-------- MATERIAL FOR THIS EXERCISE
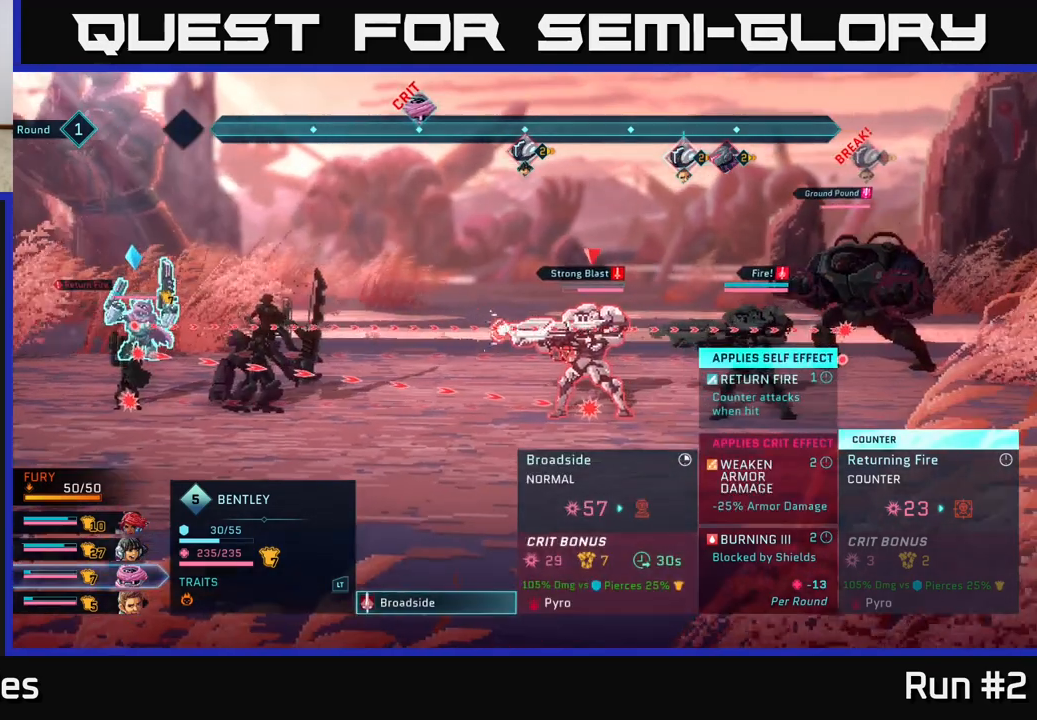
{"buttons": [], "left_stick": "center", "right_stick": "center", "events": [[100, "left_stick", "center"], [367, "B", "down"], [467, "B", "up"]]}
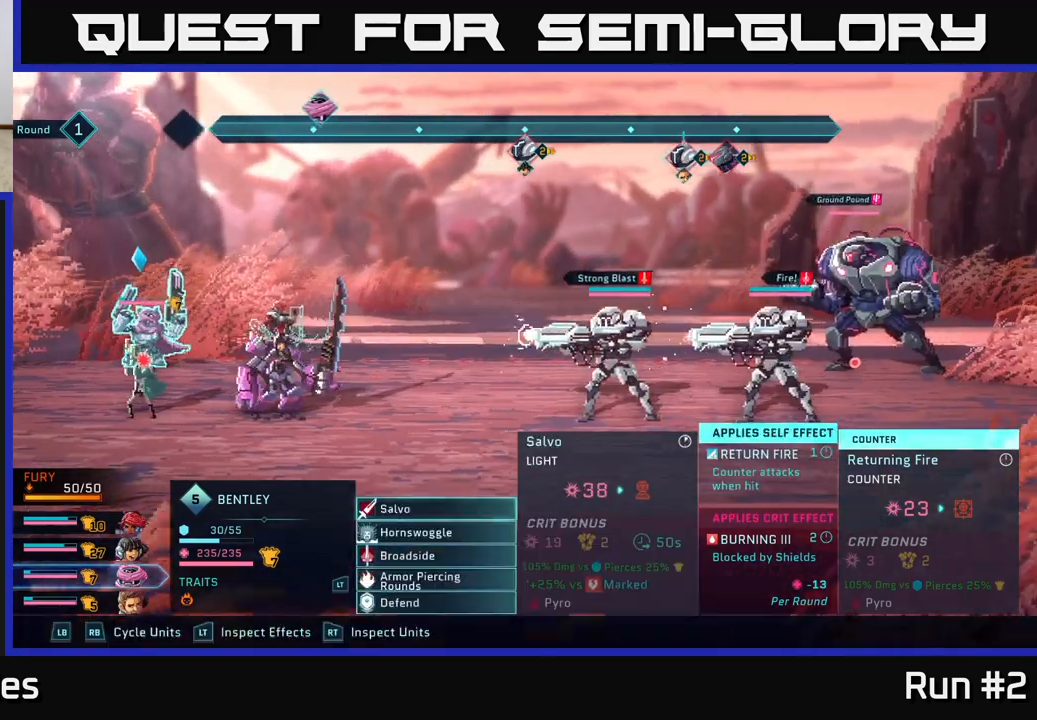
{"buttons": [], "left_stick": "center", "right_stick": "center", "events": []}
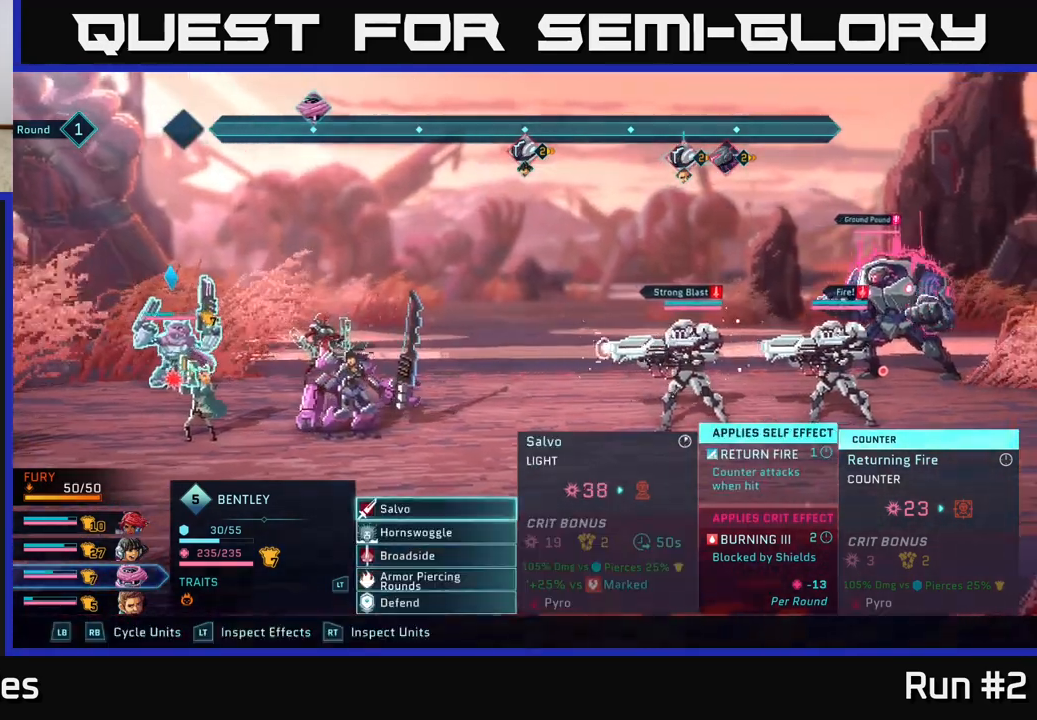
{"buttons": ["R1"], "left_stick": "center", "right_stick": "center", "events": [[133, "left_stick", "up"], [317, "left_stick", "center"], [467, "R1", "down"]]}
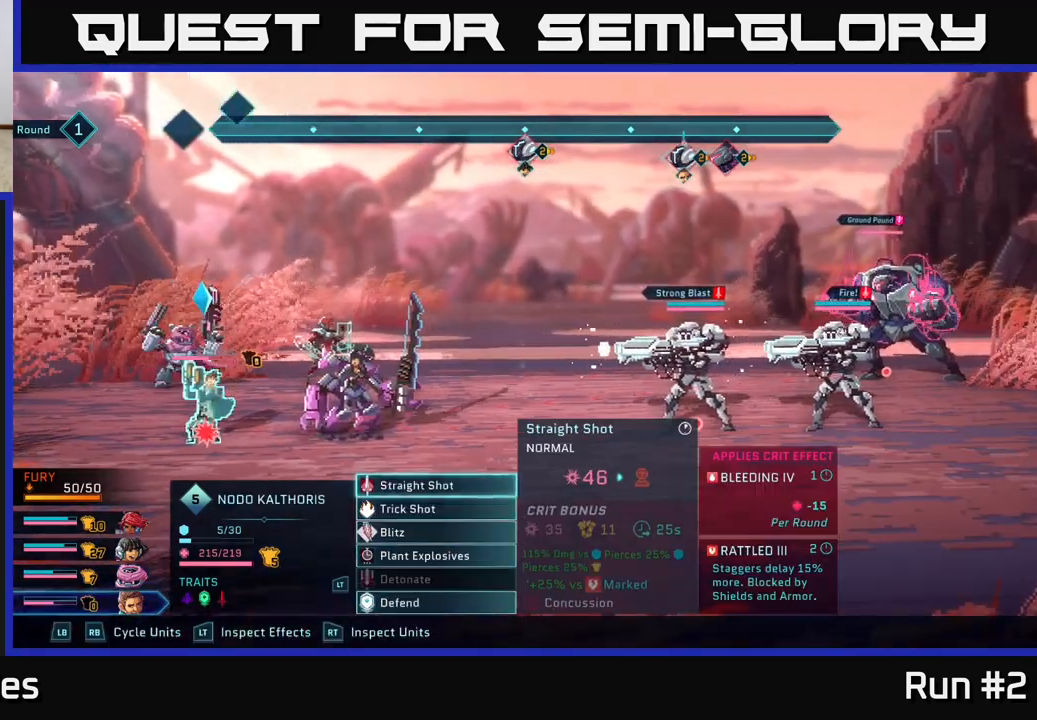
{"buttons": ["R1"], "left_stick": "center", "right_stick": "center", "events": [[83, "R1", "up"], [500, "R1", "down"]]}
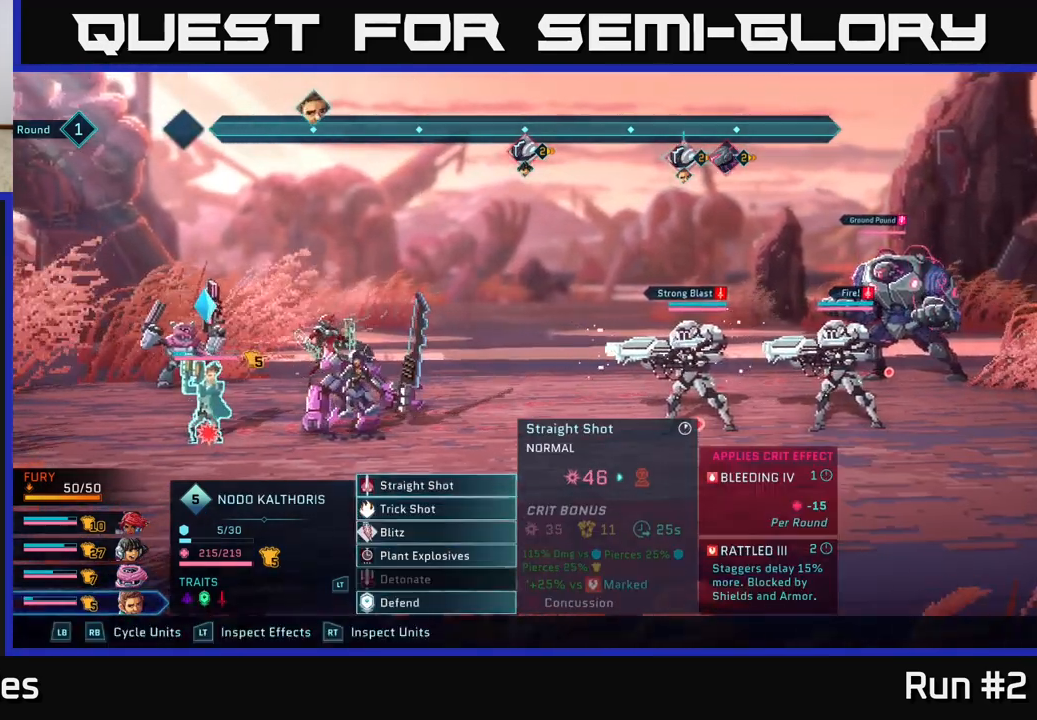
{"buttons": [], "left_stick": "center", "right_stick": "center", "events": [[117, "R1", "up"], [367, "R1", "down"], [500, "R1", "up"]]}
----------------
• PROBLEM STATEMENT: Scan the records above for the word "down". Copy each line that has it.

• WRITTEN REPLY:
{"buttons": [], "left_stick": "center", "right_stick": "center", "events": [[100, "left_stick", "center"], [367, "B", "down"], [467, "B", "up"]]}
{"buttons": ["R1"], "left_stick": "center", "right_stick": "center", "events": [[133, "left_stick", "up"], [317, "left_stick", "center"], [467, "R1", "down"]]}
{"buttons": ["R1"], "left_stick": "center", "right_stick": "center", "events": [[83, "R1", "up"], [500, "R1", "down"]]}
{"buttons": [], "left_stick": "center", "right_stick": "center", "events": [[117, "R1", "up"], [367, "R1", "down"], [500, "R1", "up"]]}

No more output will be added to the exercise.